Northern Ireland

NI newspaper review: Benefits battle, Brexit cakes and big hair

Daily Mirror Image copyright Daily Mirror
News Letter Image copyright News Letter

Wednesday's papers report on a benefits battle, a Brexit breakthrough, and a hairy time for police in Northern Ireland.

A man who suffered lifelong problems after he was shot in the head at the age of 15 tells the Daily Mirror he has been refused a new disability benefit.

Stephen Robinson lost part of his skull after he was shot while walking home from school during the Troubles.

Now 60, he says he has experienced years of anxiety and depression.

Mr Robinson had been in receipt of Disability Living Allowance (DLA) but tells the paper he has been turned down for the new Personal Independence Payment (PIP) benefit which is replacing DLA.

The Department of Communities, which oversees the benefits system in Northern Ireland, says it is "very mindful of the impact of the Troubles on victims and survivors".

"If a person disagrees with the decision they can ask for it to be reviewed and provide any additional information," its statement adds.

'Veiled threat'

The Belfast Telegraph and the News Letter both lead with DUP reaction to reports that the government has finally reached a Brexit deal with the European Union.

Image copyright Getty Images
Image caption Arlene Foster has warned the PM the deal could be unacceptable to the DUP

Details of the agreement are yet to be revealed but the News Letter says DUP leader Arlene Foster "issued a thinly veiled threat" to Prime Minister Theresa May in anticipation of what it might mean for Northern Ireland.

"An agreement which places new trade barriers between Northern Ireland and Great Britain will fundamentally undermine the constitutional and economic integrity of the United Kingdom.

"That is not acceptable," Mrs Foster said.

The Belfast Telegraph says the DUP is set to reject Mrs May's deal because it would "handcuff" the UK to the EU and place Northern Ireland in a "different regulatory regime" from Great Britain.

Gravy train

The PM faces a tough task on Wednesday as she attempts to convince both the DUP and her own party colleagues to support the deal.

Brexiteers have long criticised the EU "gravy train" while EU negotiators warned them they can't have their cake and eat it when it comes to access to the single market.

Image copyright Reuters
Image caption The firm behind Mr Kipling cakes is stockpiling supplies ahead of Brexit

One UK food firm is not convinced Mrs May will win support for her Brexit deal and is taking no chances.

Premier Foods, which produces Mr Kipling cakes as well as Bisto and Oxo products, says it is stockpiling supplies to protect the firm against a no-deal Brexit.

'Devastating loss'

"Brexceeding good cakes," is the Daily Mirror's headline, which says the firm is spending £10m on foodstuffs and packaging as part of its contingency plans.

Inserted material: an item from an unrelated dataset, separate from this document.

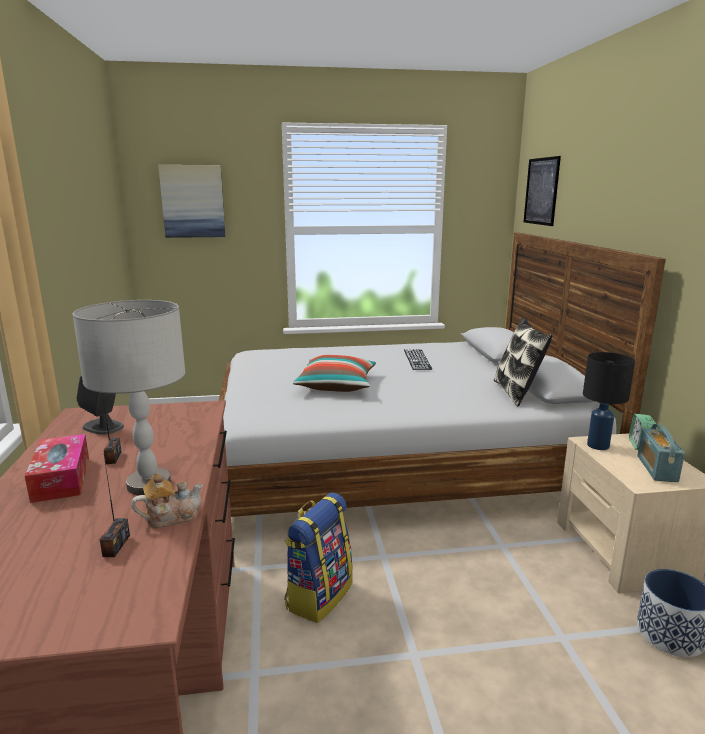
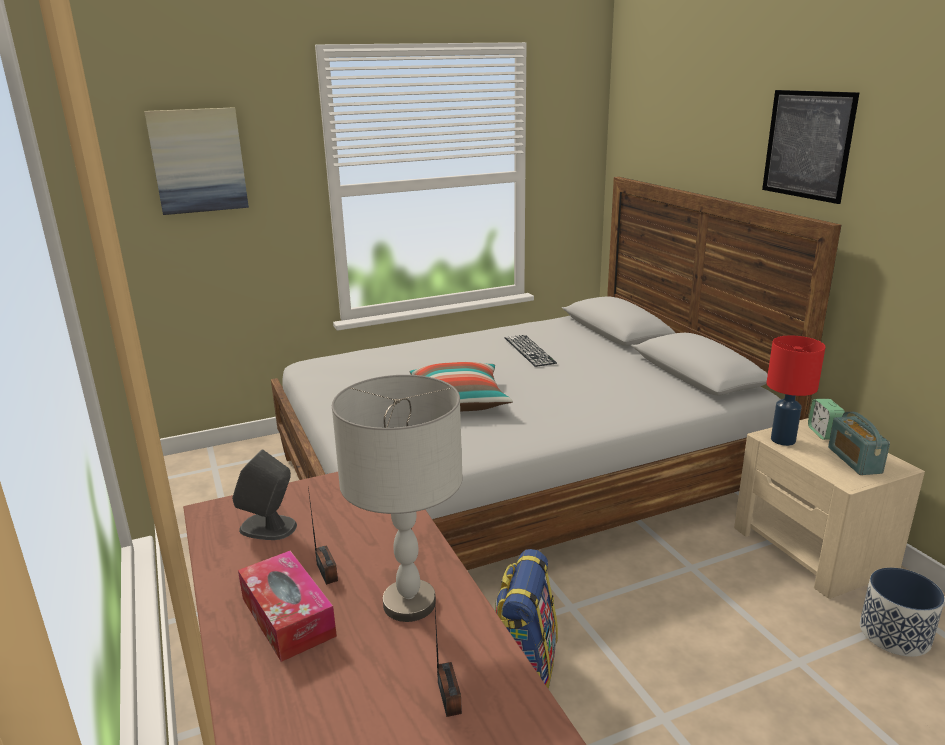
camera: 15 degrees left, 5 degrees up
teapot [131,473,203,528] -> none
pillow [494,317,552,406] -> none
picture [524,156,561,226] -> picture moved to [762,90,860,204]
black table lamp [583,352,635,450] -> red table lamp [767,335,825,446]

The Irish News leads with shock at the sudden death of a 28-year-old teacher who worked at a primary school in west Belfast.

It says Fionnuala Kennedy, who had a young son, suffered a fall at her home and died in hospital on Monday.

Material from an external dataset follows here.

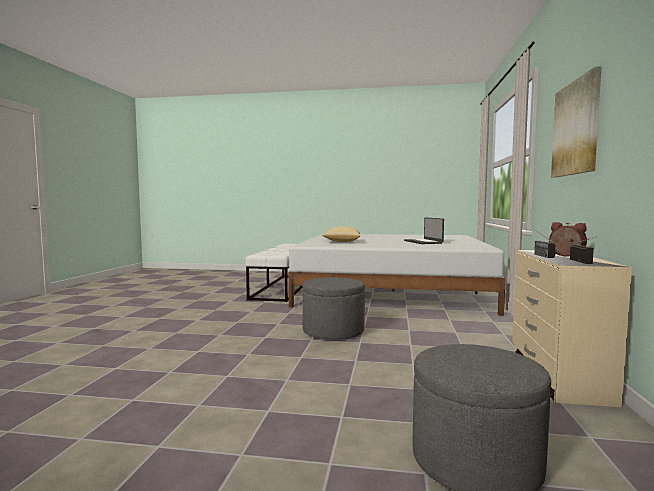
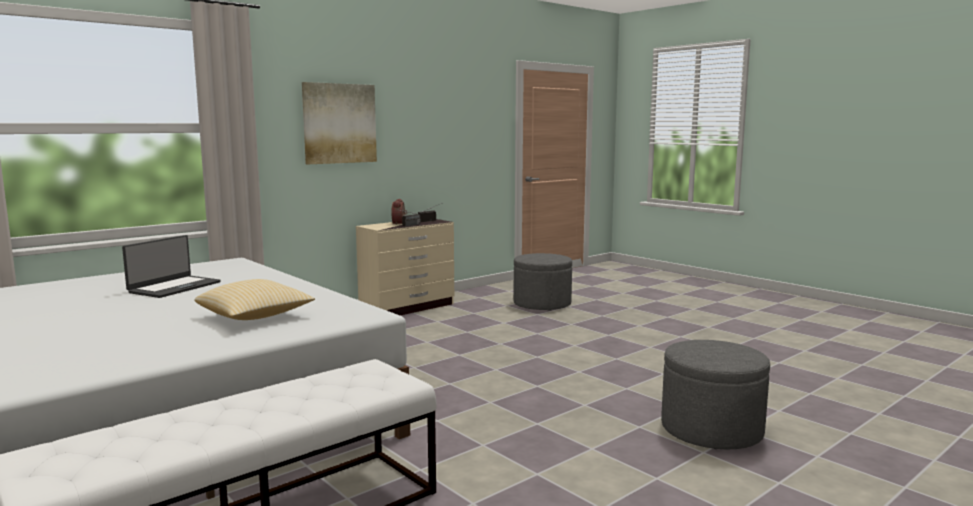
camera: 140 degrees left, 5 degrees up
grey ottoman [303,277,365,339] -> grey ottoman moved to [661,340,770,450]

Her principal tells the paper the school is "devastated" by the loss of such a "caring and considerate young woman".

The Police Service of Northern Ireland's policy on facial hair has resulted in an industrial tribunal, as one policeman challenges his bosses over their beard ban for officers in certain roles.

Image copyright Getty Images

The Belfast Telegraph has been covering the story, and says the ban was introduced last year to protect officers who have to wear breathing masks.

But one expert told the tribunal that an officer would have to have "a moustache like a walrus" to stop the mask working properly.

Richard Gates, who works for a firm that sells safety equipment. claimed it was practically "impossible" for a well-groomed moustache to interfere with the protective mask.